Wednesday, February 22, 2023

A Preview of TaskVine

We have seemed a bit quiet in the Cooperative Computing Lab lately, as we have been focused on building TaskVine, our new system for executing dynamic data intensive workflows.

I am excited that TaskVine is up and running in the lab now!  We are working on refining a few technical issues and completing documentation and examples before making a general release.  I would like to share some of the details and philosophy of the system as a preview before general availability.

TaskVine builds upon our many years of experience building large scale workflow systems that manage millions of jobs running on thousands of nodes in clusters, clouds, and grids.  Some of our prior systems include Makeflow, which enabled the construction of large (static) task graphs to run on batch systems; Work Queue, which enabled the creation of applications that define and consume tasks dynamically; and Prune, which enabled the management of reproducible and shareable computations.  (And you can still use those systems if you like.)

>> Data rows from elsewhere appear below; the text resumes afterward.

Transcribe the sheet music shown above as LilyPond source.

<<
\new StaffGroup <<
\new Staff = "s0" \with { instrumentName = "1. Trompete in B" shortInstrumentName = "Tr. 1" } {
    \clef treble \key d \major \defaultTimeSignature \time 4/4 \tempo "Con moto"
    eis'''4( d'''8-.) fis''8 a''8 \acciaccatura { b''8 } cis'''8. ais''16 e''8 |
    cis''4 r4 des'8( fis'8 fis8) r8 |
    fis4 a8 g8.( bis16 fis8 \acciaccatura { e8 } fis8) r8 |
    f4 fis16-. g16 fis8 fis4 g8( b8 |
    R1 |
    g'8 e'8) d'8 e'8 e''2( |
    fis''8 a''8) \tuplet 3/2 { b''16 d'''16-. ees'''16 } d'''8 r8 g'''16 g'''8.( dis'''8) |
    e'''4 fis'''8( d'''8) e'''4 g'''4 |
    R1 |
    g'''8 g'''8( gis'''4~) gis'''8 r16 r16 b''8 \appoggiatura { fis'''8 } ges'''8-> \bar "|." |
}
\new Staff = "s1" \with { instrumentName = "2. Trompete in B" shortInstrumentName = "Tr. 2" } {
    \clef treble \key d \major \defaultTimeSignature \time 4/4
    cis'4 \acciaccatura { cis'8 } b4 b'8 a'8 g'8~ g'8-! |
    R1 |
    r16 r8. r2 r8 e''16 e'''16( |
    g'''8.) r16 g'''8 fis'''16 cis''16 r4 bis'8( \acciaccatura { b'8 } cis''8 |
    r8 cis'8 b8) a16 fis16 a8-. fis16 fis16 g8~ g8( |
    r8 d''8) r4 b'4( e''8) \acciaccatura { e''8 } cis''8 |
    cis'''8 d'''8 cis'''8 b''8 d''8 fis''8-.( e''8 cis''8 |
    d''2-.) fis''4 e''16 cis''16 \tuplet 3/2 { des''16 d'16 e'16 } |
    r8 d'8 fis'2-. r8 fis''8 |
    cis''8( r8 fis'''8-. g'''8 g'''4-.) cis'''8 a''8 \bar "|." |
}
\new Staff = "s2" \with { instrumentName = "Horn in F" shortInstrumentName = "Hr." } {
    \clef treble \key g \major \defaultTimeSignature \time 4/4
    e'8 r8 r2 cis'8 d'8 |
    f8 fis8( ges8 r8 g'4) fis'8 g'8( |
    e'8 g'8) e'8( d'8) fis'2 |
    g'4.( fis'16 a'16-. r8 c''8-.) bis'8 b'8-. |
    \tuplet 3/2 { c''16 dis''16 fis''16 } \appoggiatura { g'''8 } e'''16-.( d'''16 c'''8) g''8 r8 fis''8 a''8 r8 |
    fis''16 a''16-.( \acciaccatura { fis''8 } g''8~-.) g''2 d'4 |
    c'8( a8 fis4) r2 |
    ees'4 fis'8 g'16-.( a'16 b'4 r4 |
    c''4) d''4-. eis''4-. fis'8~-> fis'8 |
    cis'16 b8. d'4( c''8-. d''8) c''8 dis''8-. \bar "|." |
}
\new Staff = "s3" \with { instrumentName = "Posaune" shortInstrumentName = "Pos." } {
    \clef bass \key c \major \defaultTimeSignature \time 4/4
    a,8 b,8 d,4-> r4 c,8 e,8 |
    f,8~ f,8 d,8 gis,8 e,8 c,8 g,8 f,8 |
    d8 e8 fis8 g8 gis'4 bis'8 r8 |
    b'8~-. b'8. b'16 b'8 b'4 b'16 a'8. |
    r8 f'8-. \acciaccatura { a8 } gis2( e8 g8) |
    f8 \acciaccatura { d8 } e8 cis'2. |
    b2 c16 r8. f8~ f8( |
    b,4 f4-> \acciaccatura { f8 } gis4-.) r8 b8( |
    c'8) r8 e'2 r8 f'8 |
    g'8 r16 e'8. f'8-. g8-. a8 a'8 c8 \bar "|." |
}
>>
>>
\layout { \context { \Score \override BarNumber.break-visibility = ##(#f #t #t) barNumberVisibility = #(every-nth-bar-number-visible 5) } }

TaskVine has some familiar concepts: it too allows the creation of large dynamically parallel distributed applications.  But where it really shines is in data management.

In TaskVine, data is first class citizen alongside tasks.  Large data sets, software packages, and software services are explicitly declared and put into a working cluster where they can be replicated and shared among nodes.  As an application runs, source data and derived results stay in the cluster and gradually creep from node to node, accelerating future tasks.  Even later workflows can take advantage of data prepared or produced by prior workflows.  We say that the workflow "grows like a vine" through the cluster.


The upshot is that TaskVine takes load off of the facility shared filesystem, which is often the bottleneck in scaling up large applications.  Big software stacks, reference datasets, and intermediate steps are made accessible on the worker nodes in a disciplined way, rather than a thousand nodes pounding the same filesystem at once.

Of course, to make all this happen, there are a lot of fine details.  In the next few posts, I'll give you an overview of the system architecture, and the new capabilities that we are building out.